Tuesday, March 3, 2009

How bad will it get? IMF study

Here is a new insight into recessions dynamics. This time from the IMF (see link here).

What Happens During Recessions, Crunches and Busts? by Stijn Claessens, M. Ayhan Kose, and Marco E. Terrones (IMF WP/08/274) looks at "the linkages between key macroeconomic and financial variables around business and financial cycles for 21 OECD countries over the period 1960–2007."

Data set covers 122 recessions, 112 (28) credit contractions (crunches), 114 (28) episodes of house price declines (busts), 234 (58) episodes of equity price declines (busts).

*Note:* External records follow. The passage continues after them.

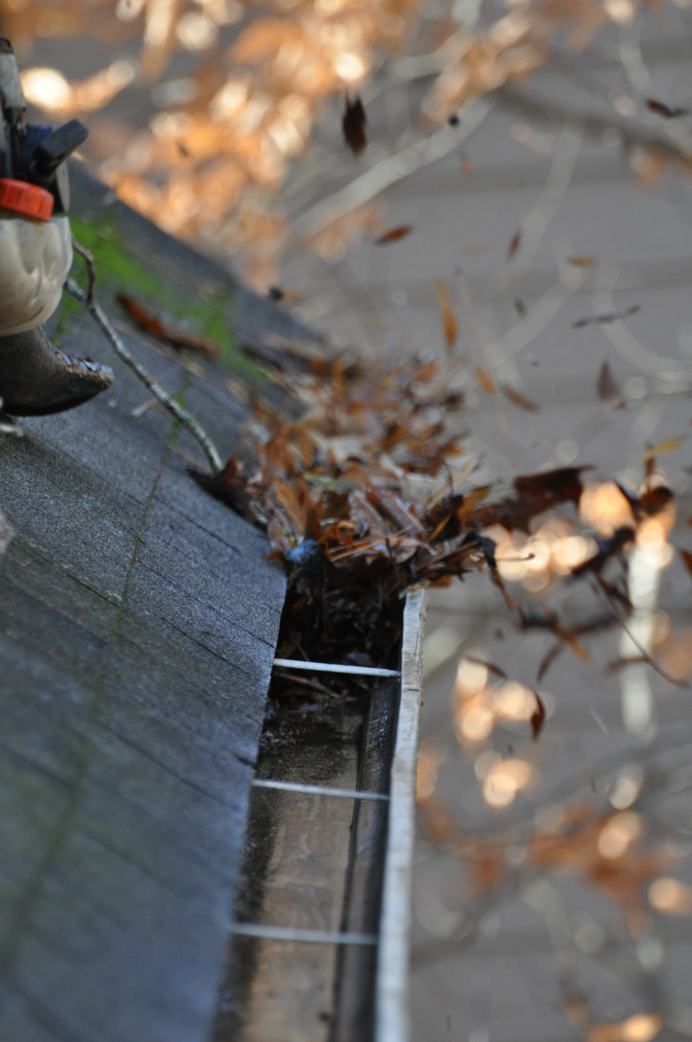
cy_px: 521
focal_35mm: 450
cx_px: 346
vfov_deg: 4.6
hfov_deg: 3.0
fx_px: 13008
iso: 800
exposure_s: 1/200
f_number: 5.6
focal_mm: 300
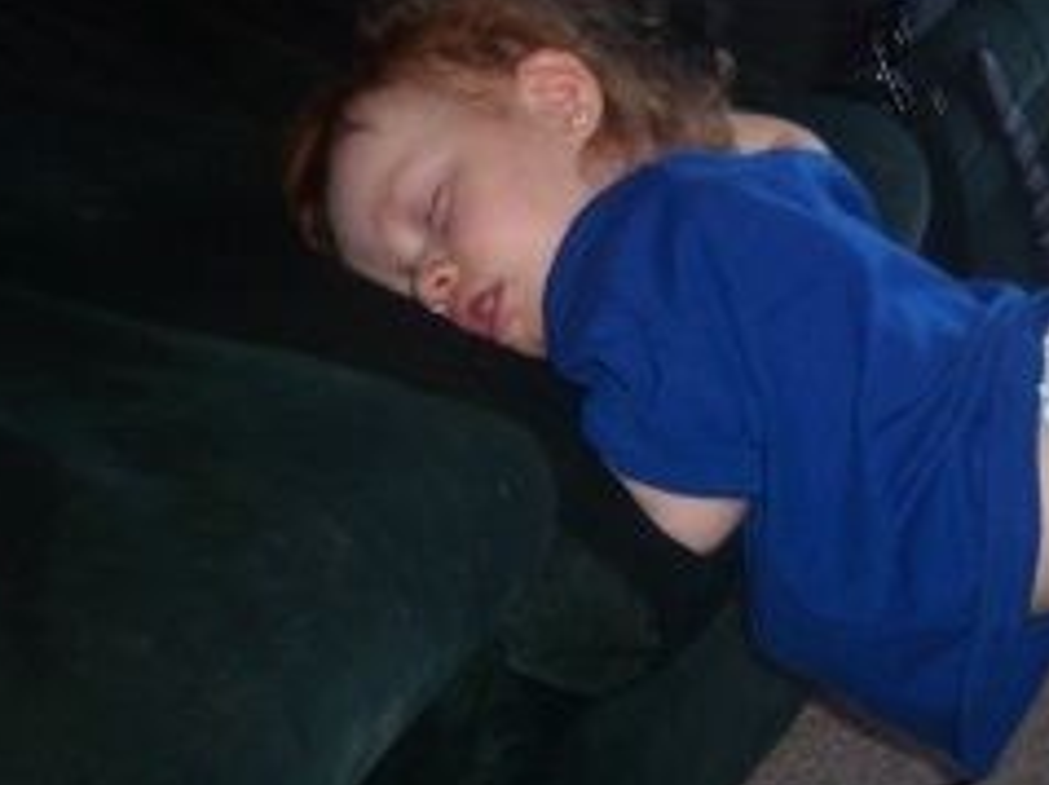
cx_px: 961
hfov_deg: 23.7
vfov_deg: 18.4
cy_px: 304
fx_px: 2422
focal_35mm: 80
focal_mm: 8
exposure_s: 1/30
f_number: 2.8
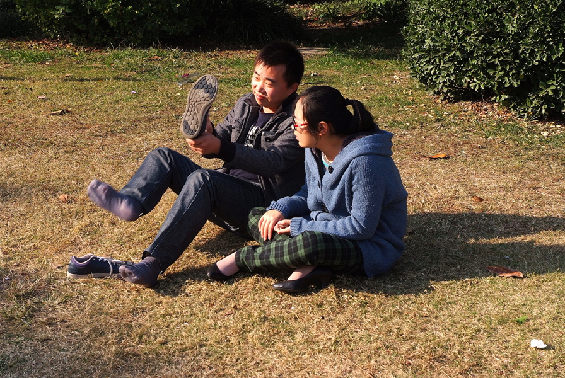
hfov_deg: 41.1
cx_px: 282
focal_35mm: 48
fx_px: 754
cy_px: 189
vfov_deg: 28.2
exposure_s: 1/142
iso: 200
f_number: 13
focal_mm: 32
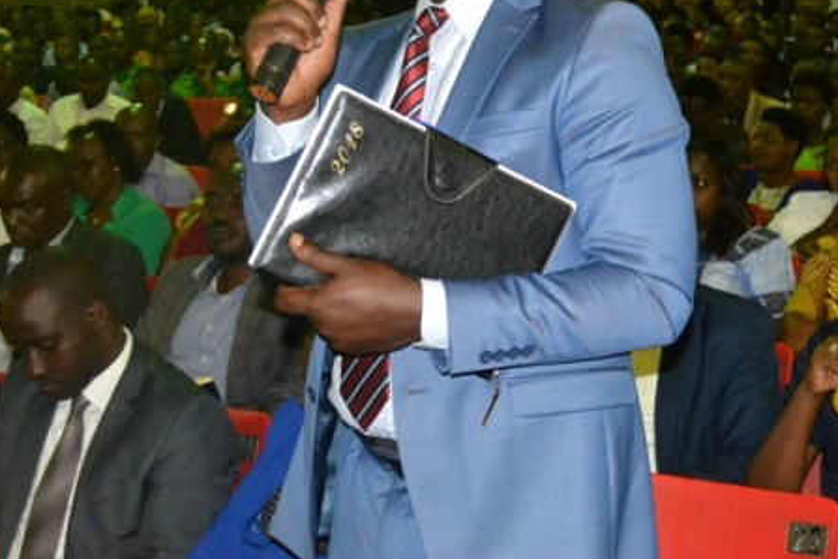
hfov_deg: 29.8
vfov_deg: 20.2
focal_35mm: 67
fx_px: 1559
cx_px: 589
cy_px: 156
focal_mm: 26
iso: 3200
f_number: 4
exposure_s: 1/60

The authors "find evidence that recessions associated with credit crunches and house price busts tend to be deeper and longer than other recessions... Episodes of credit crunches, house price and equity price busts last much longer than recessions do [4 quarters on average]. For example, a credit crunch episode typically lasts two-and-a-half years and is associated with nearly a 20% decline in credit. A housing bust tends to persist even longer—four-and-a-half years with a 30% fall in real house prices. And an equity price bust lasts some 10 quarters and when it is over, the real value of equities drops by half."

Of course we are experiencing far deeper contractions in house prices and equity valuations than an average bust.

"Most importantly, recessions associated with credit crunches and house price busts are deeper and last longer than other recessions do. In particular, although recessions accompanied with severe credit crunches or house price busts last only three months longer, they typically result in output losses two to three times greater than recessions without such financial stresses. There is also evidence that the extent of declines in house prices appears to influence the depth of recessions, even after accounting for the changes in other financial variables, including credit and equity prices, and various other controls."

Where is Ireland in all of this? We have:
  • housing bust;
  • credit bust;
  • equity market bust;
  • severe recession.
16-23% contraction in real output in Sweden and Finland in the recent past is a guide, according to the IMF study, for the type of recession we are in. Overall, there were only 4 episodes of coincident credit, equity and house prices busts.

Using econometric estimates (Tables 13.A and 13.B in the paper), we can parametrize the IMF model to estimate the expected contraction in Irish economy during the current crisis. Table below lists the underlying assumptions (in % changes) and results.Thus, under benign Scenario 1 assumptions, overall income contraction in Ireland over the recessionary cycle is expected to reach 13.5%, while under more severe Scenario 2 the contraction can result in a fall in real income of 16.1%. My personal view - we are going to see the latter rather than the former.

IMF study allows us to estimate the share of overall contraction that is attributable to the housing shock absent credit bust - in other words, due to purely domestic factors. This ranges from 66.6% in Scenario 1 to 63.5% in Scenario 2 - in both cases, a lion's share of the recession-induced economic pain is due to 'domestic' causes. At the same time, the share of recessionary decline in income that is attributable to 'external' or global factors (all shocks net of housing price bust) is ranging between 12.7% and 20.7%.

So much for the argument that we are in trouble because the rest of the world.